Frost’s affidavit shines an interesting light on some of the business decisions made by ACSA over the years – for example, he asks why the board approved business plan included capex of R52.4 billion over the ten years to 2025 when its airports were operating at 63% to 68% of design capacity and forecast returns would be insufficient to fund the R52.4 billion.
Evidence before the court suggests Durban’s King Shaka Airport was built prematurely, with no feasibility study, and ended up costing more than R7.6 billion, more than double the original R3.1 billion budget. King Shaka Airport is still not profitable.
“I believe ACSA is now primarily a tool for the state to stimulate socio-economic development and the state has wilfully sacrificed ACSA’s commercial objective at the expense of minorities,” says Frost’s affidavit.

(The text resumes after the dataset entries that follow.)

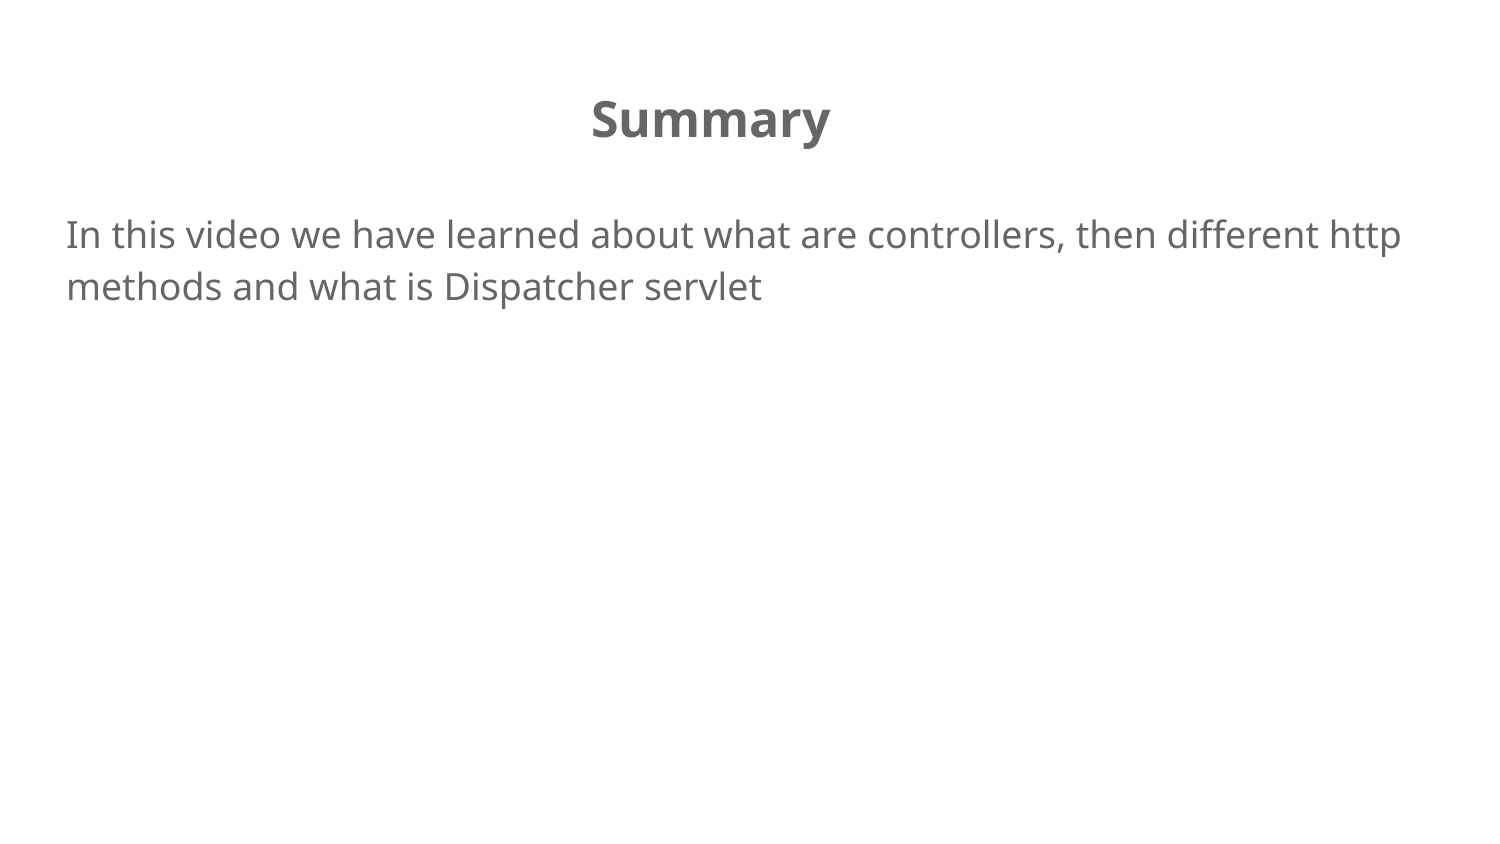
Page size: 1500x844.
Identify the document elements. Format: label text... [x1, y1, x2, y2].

list In this video we have learned about what are controllers, then different http methods and what is Dispatcher servlet [51, 189, 1449, 750]
title Summary [51, 72, 1449, 167]
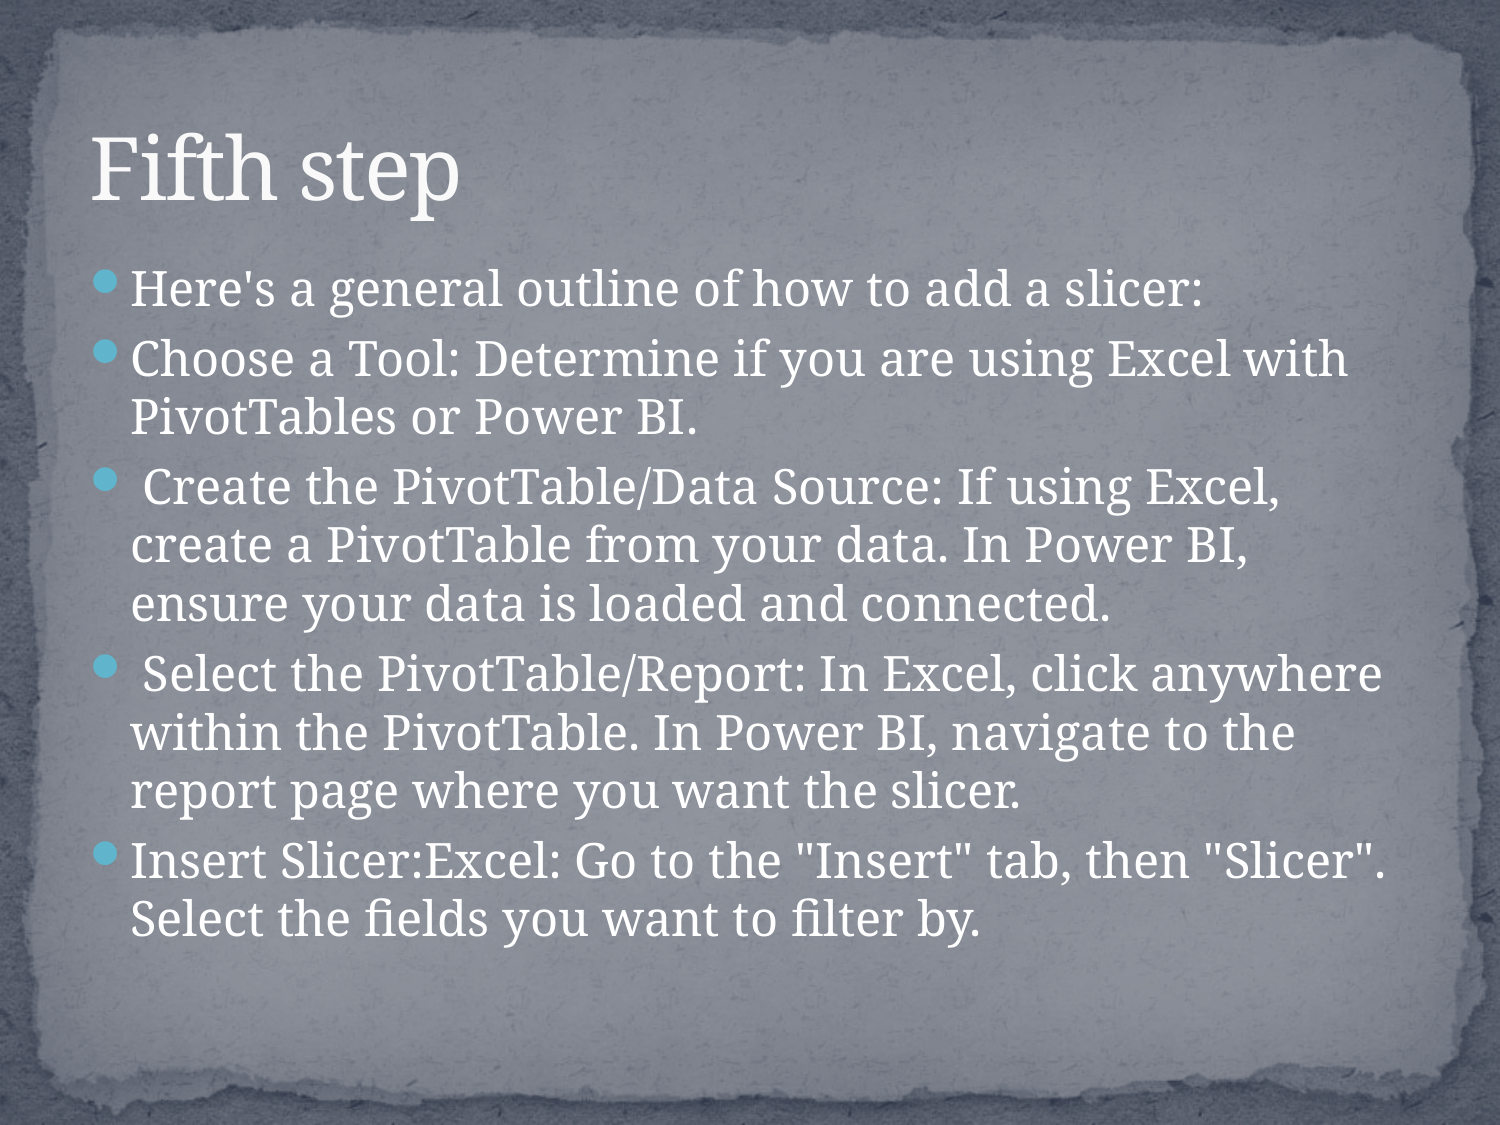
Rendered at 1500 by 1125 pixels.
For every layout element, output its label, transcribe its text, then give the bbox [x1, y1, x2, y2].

list Here's a general outline of how to add a slicer: Choose a Tool: Determine if you are using Excel with PivotTables or Power BI. Create the PivotTable/Data Source: If using Excel, create a PivotTable from your data. In Power BI, ensure your data is loaded and connected. Select the PivotTable/Report: In Excel, click anywhere within the PivotTable. In Power BI, navigate to the report page where you want the slicer. Insert Slicer:Excel: Go to the "Insert" tab, then "Slicer". Select the fields you want to filter by. [75, 249, 1425, 1000]
title Fifth step [74, 24, 1425, 225]
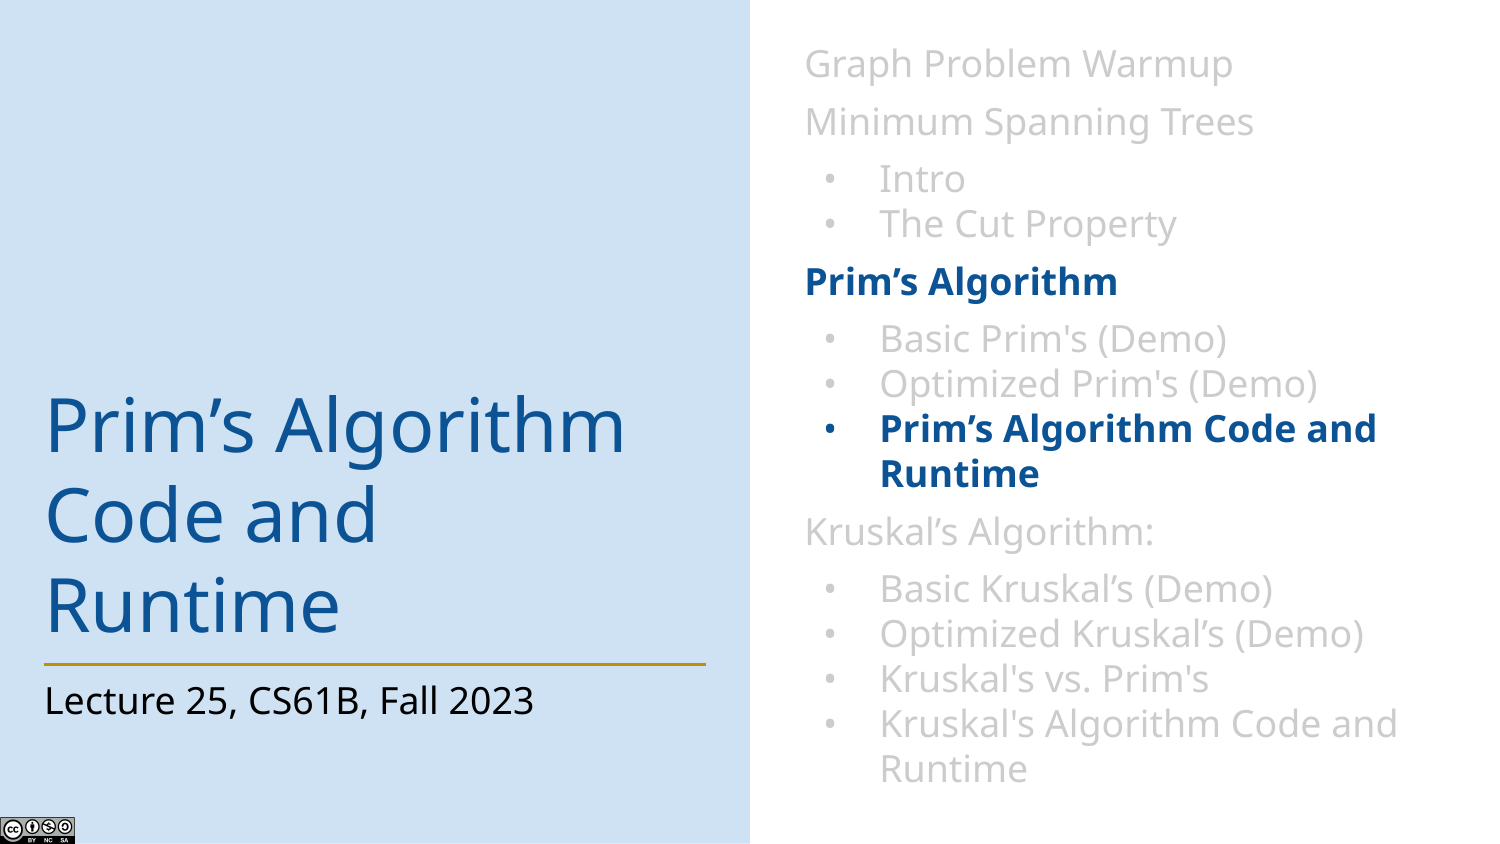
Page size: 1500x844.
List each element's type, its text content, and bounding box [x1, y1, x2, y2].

picture [0, 817, 75, 844]
subtitle Lecture 25, CS61B, Fall 2023 [29, 667, 712, 732]
list Graph Problem Warmup Minimum Spanning Trees Intro The Cut Property Prim’s Algorithm Basic Prim's (Demo) Optimized Prim's (Demo) Prim’s Algorithm Code and Runtime Kruskal’s Algorithm: Basic Kruskal’s (Demo) Optimized Kruskal’s (Demo) Kruskal's vs. Prim's Kruskal's Algorithm Code and Runtime [789, 65, 1446, 765]
title Prim’s Algorithm Code and Runtime [29, 328, 692, 663]
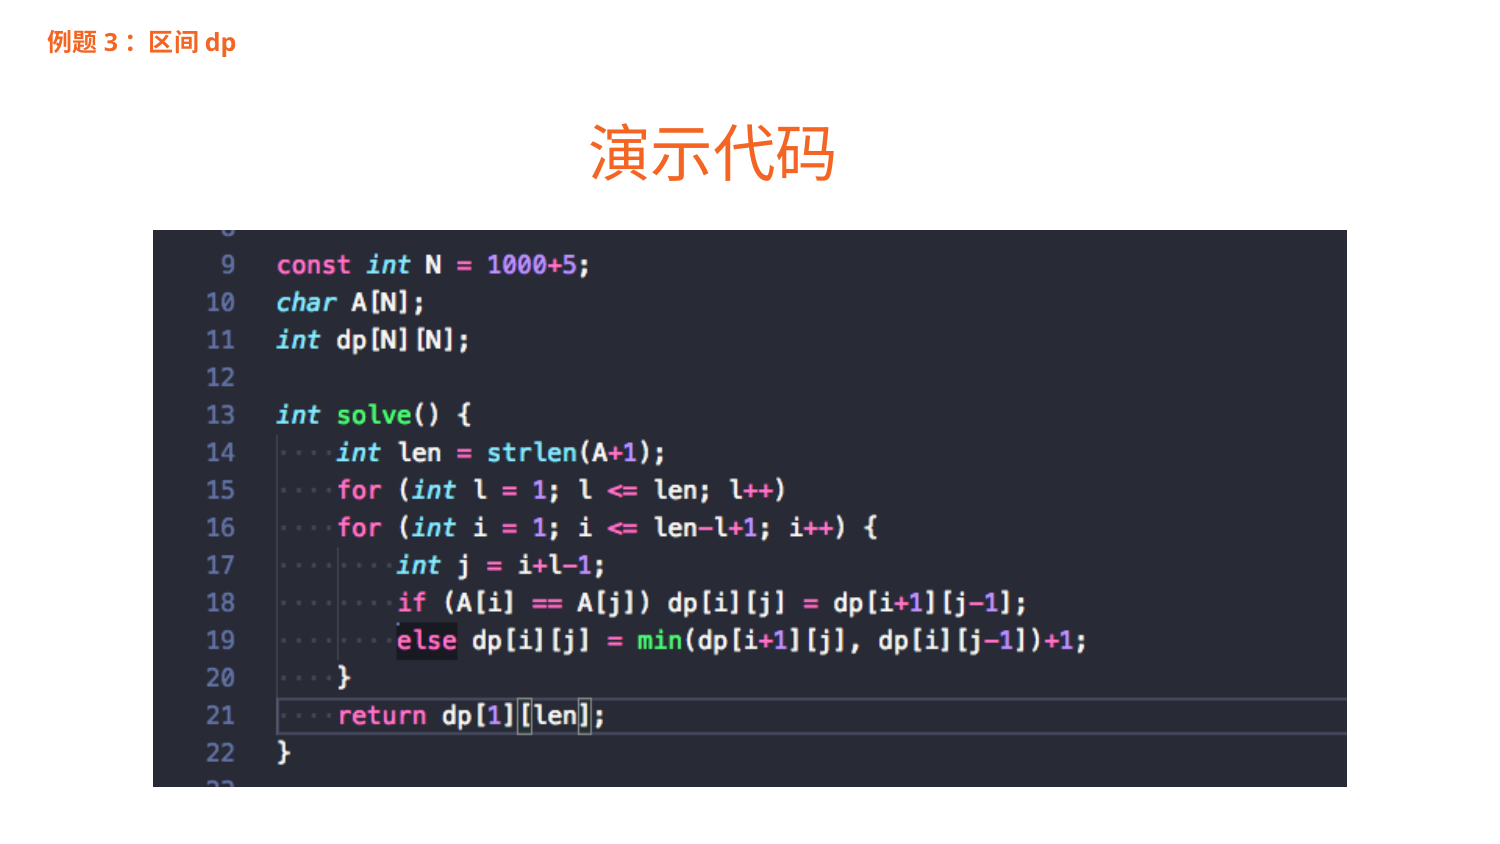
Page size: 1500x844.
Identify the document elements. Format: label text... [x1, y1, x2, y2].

picture [152, 230, 1348, 787]
title 例题3：区间dp [32, 11, 1055, 72]
text_box 演示代码 [321, 99, 1106, 209]
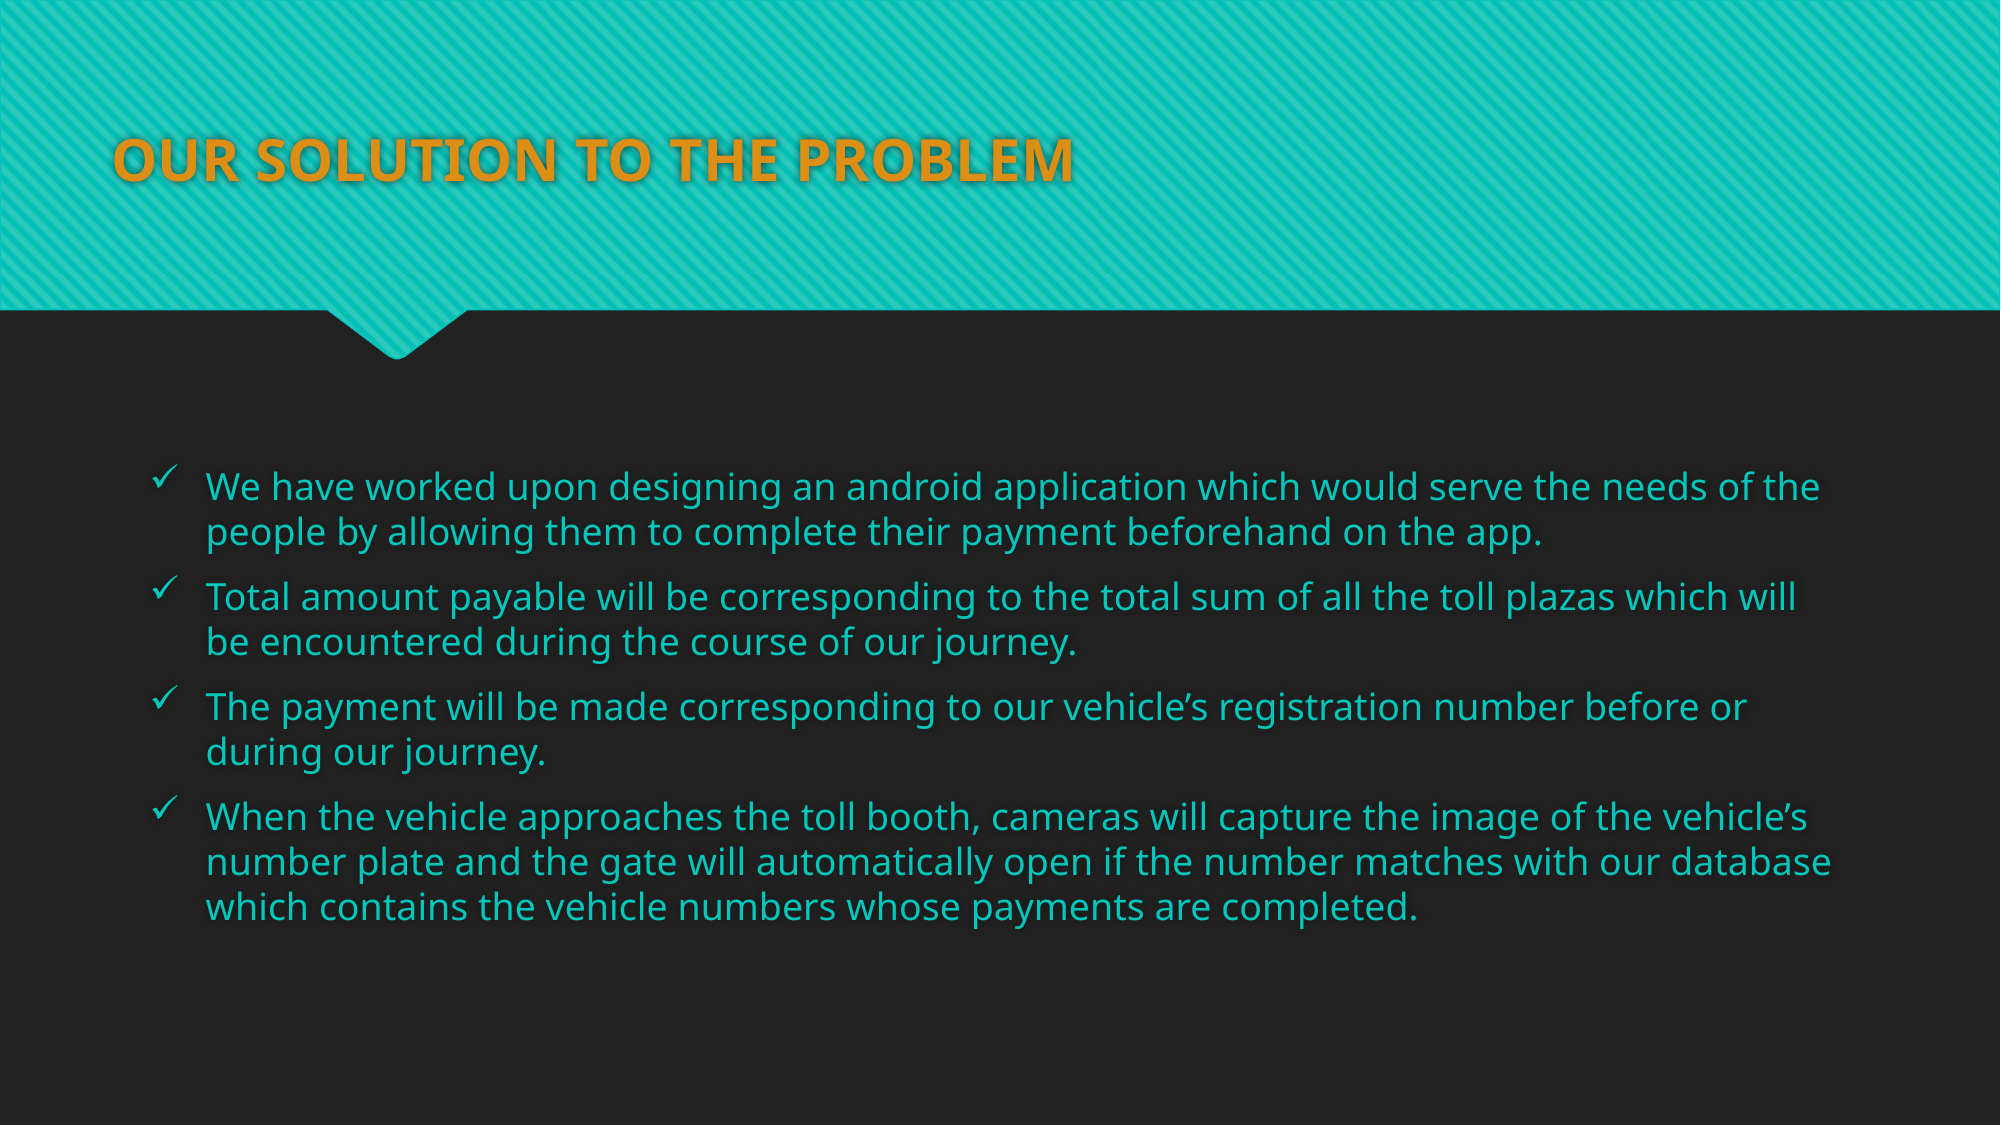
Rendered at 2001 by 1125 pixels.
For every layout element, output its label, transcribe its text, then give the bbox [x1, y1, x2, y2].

title OUR SOLUTION TO THE PROBLEM [96, 62, 1831, 201]
list We have worked upon designing an android application which would serve the needs of the people by allowing them to complete their payment beforehand on the app. Total amount payable will be corresponding to the total sum of all the toll plazas which will be encountered during the course of our journey. The payment will be made corresponding to our vehicle’s registration number before or during our journey. When the vehicle approaches the toll booth, cameras will capture the image of the vehicle’s number plate and the gate will automatically open if the number matches with our database which contains the vehicle numbers whose payments are completed. [134, 396, 1866, 994]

He further says minorities are economic hostages who, since 2012, have attempted without success to engage with the Department of Transport and ACSA to sell their shares at a fair price.
African Harvest is asking the High Court to appoint an independent investment bank to conduct a valuation of the ACSA shares based on the discounted cash flow method and incorporating international norms for airport companies. It is also asking for the right to make representations to the appointed valuer.
In an affidavit for ACSA, investment expert Sam O’Leary says financial institutions who provided debt to minorities “would not have done so without confidence that an IPO of ACSA would take place within a reasonable period. Without the IPO of ACSA, the minorities would have little chance of selling their ACSA shares at a fair price and without unlisted company minority shareholders discounts being applied.”
O’Leary adds that ASCSA’s corporate plan is inherently conservative, and if implemented as it stands, will destroy shareholder value at ACSA. Therefore using this corporate plan as a basis for a discounted cash flow valuation will result in a relatively low valuation.